Bipartisanship. Transparency. Those hollow campaign promises, which Obama continues to utter with a straight face at every turn, are perhaps not the best nouns for describing his approach to health care reform. The words chosen by James Capretta and Yuval Levin, in an incisive commentary over at The Weekly Standard — stealth and speed – seem far more evocative of Obama’s M.O. At least this was the case up until last week, when ObamaCare ran headlong into a roadblock placed not by Republicans but the President’s fellow Democrats.
“The idea,” Capretta and Levin write, “was to fill the conversation for months on end with vague talk about expanding coverage, ‘bending the cost-curve,’ improving quality, and rooting out waste, without showing the public how the plan would actually work or what it would cost.

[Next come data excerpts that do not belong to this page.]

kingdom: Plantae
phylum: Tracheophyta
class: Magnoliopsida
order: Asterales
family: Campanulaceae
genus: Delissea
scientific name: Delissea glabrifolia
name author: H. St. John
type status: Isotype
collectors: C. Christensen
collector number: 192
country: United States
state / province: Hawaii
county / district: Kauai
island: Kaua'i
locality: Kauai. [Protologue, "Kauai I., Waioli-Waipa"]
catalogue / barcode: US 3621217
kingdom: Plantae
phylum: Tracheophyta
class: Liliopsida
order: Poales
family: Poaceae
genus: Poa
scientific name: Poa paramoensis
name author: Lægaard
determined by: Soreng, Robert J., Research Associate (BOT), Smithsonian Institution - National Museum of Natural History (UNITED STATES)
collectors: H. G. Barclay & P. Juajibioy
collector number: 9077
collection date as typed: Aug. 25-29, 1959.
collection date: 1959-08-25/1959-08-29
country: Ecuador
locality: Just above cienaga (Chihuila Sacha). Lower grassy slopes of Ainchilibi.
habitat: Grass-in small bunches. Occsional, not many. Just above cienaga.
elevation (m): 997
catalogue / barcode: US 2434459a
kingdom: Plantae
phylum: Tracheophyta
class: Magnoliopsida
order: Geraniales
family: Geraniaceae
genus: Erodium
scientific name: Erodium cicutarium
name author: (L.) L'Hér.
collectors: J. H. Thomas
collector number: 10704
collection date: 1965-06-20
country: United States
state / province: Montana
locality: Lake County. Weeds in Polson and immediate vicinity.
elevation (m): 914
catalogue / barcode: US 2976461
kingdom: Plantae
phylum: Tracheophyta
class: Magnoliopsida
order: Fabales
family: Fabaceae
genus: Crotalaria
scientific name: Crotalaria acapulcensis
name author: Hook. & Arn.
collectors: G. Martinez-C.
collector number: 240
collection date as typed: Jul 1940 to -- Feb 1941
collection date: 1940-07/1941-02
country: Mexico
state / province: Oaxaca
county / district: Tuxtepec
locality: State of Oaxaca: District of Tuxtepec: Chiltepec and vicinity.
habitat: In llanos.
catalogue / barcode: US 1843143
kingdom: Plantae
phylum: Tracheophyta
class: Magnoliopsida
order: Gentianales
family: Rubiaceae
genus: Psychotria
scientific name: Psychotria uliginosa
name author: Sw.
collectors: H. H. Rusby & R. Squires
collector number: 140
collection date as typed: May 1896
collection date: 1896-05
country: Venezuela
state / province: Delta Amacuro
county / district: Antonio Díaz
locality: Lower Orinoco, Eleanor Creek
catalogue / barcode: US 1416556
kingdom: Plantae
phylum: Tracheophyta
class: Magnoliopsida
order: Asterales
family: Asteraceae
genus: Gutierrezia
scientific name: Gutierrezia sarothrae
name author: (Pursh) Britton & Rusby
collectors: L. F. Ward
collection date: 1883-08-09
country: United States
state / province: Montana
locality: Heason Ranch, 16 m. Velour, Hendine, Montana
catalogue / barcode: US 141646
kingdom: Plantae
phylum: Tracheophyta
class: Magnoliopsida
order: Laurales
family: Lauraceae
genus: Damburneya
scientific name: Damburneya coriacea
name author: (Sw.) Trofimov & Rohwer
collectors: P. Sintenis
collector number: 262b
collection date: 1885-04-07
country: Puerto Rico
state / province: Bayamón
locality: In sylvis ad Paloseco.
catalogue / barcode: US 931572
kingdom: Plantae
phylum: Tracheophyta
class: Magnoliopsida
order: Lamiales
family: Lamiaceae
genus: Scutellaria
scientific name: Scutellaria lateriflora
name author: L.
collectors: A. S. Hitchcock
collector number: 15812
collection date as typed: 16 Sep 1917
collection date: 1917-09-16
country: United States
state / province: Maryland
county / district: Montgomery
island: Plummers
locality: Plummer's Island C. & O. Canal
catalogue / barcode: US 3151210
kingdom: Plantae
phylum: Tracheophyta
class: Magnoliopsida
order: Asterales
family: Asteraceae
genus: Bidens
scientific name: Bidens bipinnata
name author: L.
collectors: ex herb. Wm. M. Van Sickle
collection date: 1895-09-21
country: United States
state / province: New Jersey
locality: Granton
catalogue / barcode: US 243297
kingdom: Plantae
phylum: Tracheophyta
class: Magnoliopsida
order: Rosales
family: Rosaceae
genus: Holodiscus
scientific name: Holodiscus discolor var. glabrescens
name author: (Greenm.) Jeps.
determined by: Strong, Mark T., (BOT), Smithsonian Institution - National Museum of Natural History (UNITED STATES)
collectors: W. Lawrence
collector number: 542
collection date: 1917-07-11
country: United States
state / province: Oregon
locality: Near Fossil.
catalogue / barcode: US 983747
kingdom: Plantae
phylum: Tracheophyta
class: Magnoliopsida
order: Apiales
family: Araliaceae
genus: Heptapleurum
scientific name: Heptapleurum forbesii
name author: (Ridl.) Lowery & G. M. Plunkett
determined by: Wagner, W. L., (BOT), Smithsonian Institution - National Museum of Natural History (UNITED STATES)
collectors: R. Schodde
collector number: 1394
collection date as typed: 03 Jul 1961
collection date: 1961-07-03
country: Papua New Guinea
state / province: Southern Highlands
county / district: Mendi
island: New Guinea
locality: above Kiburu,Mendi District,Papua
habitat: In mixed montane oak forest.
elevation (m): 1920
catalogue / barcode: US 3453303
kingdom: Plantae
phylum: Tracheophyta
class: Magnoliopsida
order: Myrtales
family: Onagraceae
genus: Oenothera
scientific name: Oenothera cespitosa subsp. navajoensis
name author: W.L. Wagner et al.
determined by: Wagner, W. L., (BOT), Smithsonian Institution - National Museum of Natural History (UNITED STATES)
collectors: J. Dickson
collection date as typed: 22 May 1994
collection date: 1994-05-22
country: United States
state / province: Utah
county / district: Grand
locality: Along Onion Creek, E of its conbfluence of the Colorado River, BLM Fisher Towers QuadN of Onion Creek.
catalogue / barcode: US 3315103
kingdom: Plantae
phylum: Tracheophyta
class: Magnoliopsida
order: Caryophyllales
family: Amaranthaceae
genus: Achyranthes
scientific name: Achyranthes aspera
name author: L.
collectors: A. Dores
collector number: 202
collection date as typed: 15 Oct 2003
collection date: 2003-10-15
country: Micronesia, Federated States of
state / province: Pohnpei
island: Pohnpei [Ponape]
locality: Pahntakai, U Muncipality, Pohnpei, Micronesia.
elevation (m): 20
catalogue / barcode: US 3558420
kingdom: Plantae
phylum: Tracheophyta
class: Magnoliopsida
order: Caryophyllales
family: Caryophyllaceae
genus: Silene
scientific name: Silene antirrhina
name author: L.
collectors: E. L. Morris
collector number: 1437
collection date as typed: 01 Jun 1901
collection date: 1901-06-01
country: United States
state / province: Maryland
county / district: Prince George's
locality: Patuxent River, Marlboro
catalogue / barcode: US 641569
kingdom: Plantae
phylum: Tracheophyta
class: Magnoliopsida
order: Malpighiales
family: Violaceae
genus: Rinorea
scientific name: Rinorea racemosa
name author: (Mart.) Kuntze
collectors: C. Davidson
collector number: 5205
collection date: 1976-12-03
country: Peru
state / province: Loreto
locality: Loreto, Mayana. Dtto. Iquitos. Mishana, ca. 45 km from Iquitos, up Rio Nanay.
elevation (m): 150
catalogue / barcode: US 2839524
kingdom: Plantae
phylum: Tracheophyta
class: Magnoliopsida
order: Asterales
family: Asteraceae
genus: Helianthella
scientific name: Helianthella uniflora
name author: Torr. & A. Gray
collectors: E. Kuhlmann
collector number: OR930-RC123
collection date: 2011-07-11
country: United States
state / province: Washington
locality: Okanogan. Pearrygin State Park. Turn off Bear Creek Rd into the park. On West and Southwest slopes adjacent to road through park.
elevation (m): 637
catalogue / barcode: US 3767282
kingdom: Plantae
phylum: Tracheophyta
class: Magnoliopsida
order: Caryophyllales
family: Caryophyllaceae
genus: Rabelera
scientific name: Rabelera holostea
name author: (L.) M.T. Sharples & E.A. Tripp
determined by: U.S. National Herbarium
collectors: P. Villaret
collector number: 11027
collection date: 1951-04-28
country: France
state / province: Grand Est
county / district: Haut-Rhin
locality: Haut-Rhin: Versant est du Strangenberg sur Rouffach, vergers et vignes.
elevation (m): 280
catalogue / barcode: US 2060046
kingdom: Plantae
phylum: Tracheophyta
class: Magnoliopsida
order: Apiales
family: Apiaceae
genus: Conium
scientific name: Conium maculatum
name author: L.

Legislation, meanwhile, would be composed behind closed doors, and the bills would be introduced as close as possible to when they might come up for a vote to minimize the time in which they could actually be read and thought about by those who would vote on them and those who would live under them. By the time the details emerged, maybe momentum and being “closer than ever before” would be enough to overcome the torrent of objections that were sure to be raised when people got a real look at the nuts and bolts.
This was precisely the “strategy,” if it can be called that, Obama used to push through his ill-fated stimulus in record time. But the public is not about to be fooled again. Once the Blue Dogs began protesting, the American people became involved. The veneer on the plan began to chip away, revealing provisions such as the following:
- an expenditure of $1.5 trillion over a decade;
- an $800 billion tax hike in the middle of one of the worst recessions in recent memory;
- an increase in federal borrowing to the tune of $239 billion;
- costly mandates on employers that will lead to a hiring freeze even as unemployment reaches 10 percent.
The fact that passage of any legislation will now be delayed until after the August Congressional recess gives Republicans an opportunity to rub away the rest of the surface paint through well-placed ads.